Current events |

Current events

Michael R. Brands photoAspenite Barry Smith performs his one-man autobiographical comedy, Jesus In Montana: Adventures in a Doomsday Cult, at the Theatre Aspen tent.

What goes through the mind of a person so convinced he has found the Second Coming that he gives up all else in his life to devote to a latter-day Christ? Barry Smith, writer of The Aspen Times column Irrelativity, has been there and back. His one-man show “Jesus in Montana: Adventures in a Doomsday Cult,” documents in words and visual aids his early-’90s hitchhiking journey to Missoula, Mont., where he spent a summer communing and playing hacky-sack with a semiretired chiropractor who went by the name Doc. The show, which premiered in Aspen in January, has been accepted for next month’s New York International Fringe Festival. Smith warms up with local presentations: Sunday, July 31, and Aug. 7 at the Theatre Aspen tent; at the Blue Acacia in Glenwood Springs Friday, Aug. 5; and at Steve’s Guitars in Carbondale Saturday, Aug. 6.

His baby-smooth face makes Derek Trucks looks younger than his 26 years. Everything else about him speaks of experience and wisdom. A road musician since 16, the Florida-born guitarist has absorbed influences including classic jazz, Pakistani qawwali singing, ’70s fusion, Delta blues, soul and more, and he has put his slide-guitar stamp on them. The core of his band – drummer Yonrico Scott and bassist Todd Smallie – has been intact for nearly a decade, and the other members, keyboardist/flutist Kofi Burbridge and singer Mike Mattison, seem to be in for the long ride. Recently, Trucks expanded his repertoire by making what he considers his first real studio album, the first extended time in the studio that didn’t feel, as he put it, like “just another tour stop.” Trucks closes the music portion of the Massive Music & Movies event in Snowmass Village on Saturday, Aug. 6. Opening is Texas funkman Papa Mali; the night is capped by a screening of “Fantasia.”

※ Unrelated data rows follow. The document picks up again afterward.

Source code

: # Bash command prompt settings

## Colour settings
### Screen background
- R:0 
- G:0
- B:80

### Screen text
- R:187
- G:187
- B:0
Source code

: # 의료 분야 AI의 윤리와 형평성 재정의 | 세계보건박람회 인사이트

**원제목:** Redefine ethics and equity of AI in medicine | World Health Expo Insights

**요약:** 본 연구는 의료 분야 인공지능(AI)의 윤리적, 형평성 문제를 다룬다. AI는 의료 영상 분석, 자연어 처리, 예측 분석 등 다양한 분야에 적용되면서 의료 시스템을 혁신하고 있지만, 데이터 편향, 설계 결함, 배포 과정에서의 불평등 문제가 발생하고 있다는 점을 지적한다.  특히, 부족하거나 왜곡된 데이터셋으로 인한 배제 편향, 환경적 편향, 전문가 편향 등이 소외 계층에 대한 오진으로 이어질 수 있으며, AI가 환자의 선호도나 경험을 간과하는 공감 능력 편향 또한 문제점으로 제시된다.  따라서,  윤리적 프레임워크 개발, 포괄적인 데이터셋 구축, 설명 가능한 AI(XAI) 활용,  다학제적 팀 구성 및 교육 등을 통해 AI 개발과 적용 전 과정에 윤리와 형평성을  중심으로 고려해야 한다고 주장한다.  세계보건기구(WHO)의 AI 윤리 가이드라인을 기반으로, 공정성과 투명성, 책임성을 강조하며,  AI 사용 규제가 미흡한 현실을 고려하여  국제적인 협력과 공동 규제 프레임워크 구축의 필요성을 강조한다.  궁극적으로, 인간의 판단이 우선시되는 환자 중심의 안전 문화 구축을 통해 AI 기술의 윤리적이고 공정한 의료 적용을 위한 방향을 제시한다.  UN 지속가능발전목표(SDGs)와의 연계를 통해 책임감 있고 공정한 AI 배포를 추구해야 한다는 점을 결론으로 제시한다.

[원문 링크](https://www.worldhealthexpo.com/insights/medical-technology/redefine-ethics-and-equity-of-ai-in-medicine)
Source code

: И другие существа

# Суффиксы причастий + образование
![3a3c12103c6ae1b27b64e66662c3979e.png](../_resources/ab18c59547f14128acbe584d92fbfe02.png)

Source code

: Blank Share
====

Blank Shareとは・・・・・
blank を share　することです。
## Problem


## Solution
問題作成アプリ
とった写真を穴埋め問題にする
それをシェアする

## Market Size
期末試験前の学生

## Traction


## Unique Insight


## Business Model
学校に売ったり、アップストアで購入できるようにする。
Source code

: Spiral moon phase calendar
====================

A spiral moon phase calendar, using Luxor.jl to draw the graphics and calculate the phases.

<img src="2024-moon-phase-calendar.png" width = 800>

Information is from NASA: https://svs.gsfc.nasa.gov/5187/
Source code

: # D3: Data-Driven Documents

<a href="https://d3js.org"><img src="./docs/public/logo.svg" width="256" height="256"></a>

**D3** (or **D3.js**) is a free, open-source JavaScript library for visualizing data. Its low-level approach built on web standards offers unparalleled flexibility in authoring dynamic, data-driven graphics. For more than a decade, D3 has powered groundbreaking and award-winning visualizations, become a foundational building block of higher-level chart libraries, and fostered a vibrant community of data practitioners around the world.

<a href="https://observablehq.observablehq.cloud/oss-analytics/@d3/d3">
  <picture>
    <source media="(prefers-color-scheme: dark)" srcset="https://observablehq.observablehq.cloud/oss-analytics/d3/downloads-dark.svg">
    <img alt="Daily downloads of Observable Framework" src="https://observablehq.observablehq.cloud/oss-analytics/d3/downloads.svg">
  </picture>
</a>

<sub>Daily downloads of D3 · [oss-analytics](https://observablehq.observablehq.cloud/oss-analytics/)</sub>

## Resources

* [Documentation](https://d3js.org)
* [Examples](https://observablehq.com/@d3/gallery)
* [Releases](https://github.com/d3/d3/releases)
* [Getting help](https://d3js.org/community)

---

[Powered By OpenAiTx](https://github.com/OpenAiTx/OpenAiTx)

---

No decent ballet company can be encapsulated in one dance. But the Aspen Santa Fe Ballet comes close with “The Same Wall.” The piece, commissioned by the company and premiered in 2002, cemented the relationship between the ASFB and rising choreographer Nicolo Fonte. “The Same Wall” showcases one of the company’s hallmarks, its athleticism, using a take on the locally popular sport of rock climbing. Thematically, the dance is about overcoming obstacles, a notion entwined with the very existence of the company. The ASFB performances, Friday and Saturday, Aug. 5-6, at the Aspen District Theatre, include Trey McIntyre’s “Like a Samba,” set to songs by Astrud Gilberto, and David Parsons’ “Wolfgang,” a Mozart tribute which had its world premiere in Aspen in February. The ASFB also performs a children’s show Saturday afternoon, and presents the Trey McIntyre Project on Tuesday, Aug. 2.

Latin music usually brings to mind sweaty dancing, drums and horns – not concert halls and string sections. With its Postcards from Latin America mini-festival, the Aspen Music Festival exposes another side of the sound. The mini-fest spotlights a wide variety of styles: chamber music by Mexican Arturo Márquez and jazz saxophonist Paquito D’Rivera, orchestral works by Puerto Rican Roberto Sierra and Argentinean Alberto Ginastera. Two musicians at the center of the Latin accent are Thiago de Mello and Sharon Isbin. De Mello, an Amazon-born percussionist and composer, performs with the Aspen Percussion Ensemble on Tuesday, Aug. 2. He then joins guitarist Isbin, his frequent collaborator, for a recital on Saturday, Aug. 6, featuring several of de Mello’s works. For tango fans, An Evening of Tango on Thursday, Aug. 4, with mezzo-soprano Delores Ziegler, has a pair of works by tango king Astor Piazzolla, and the following night brings a screening of Sally Potter’s 1997 film “The Tango Lesson.”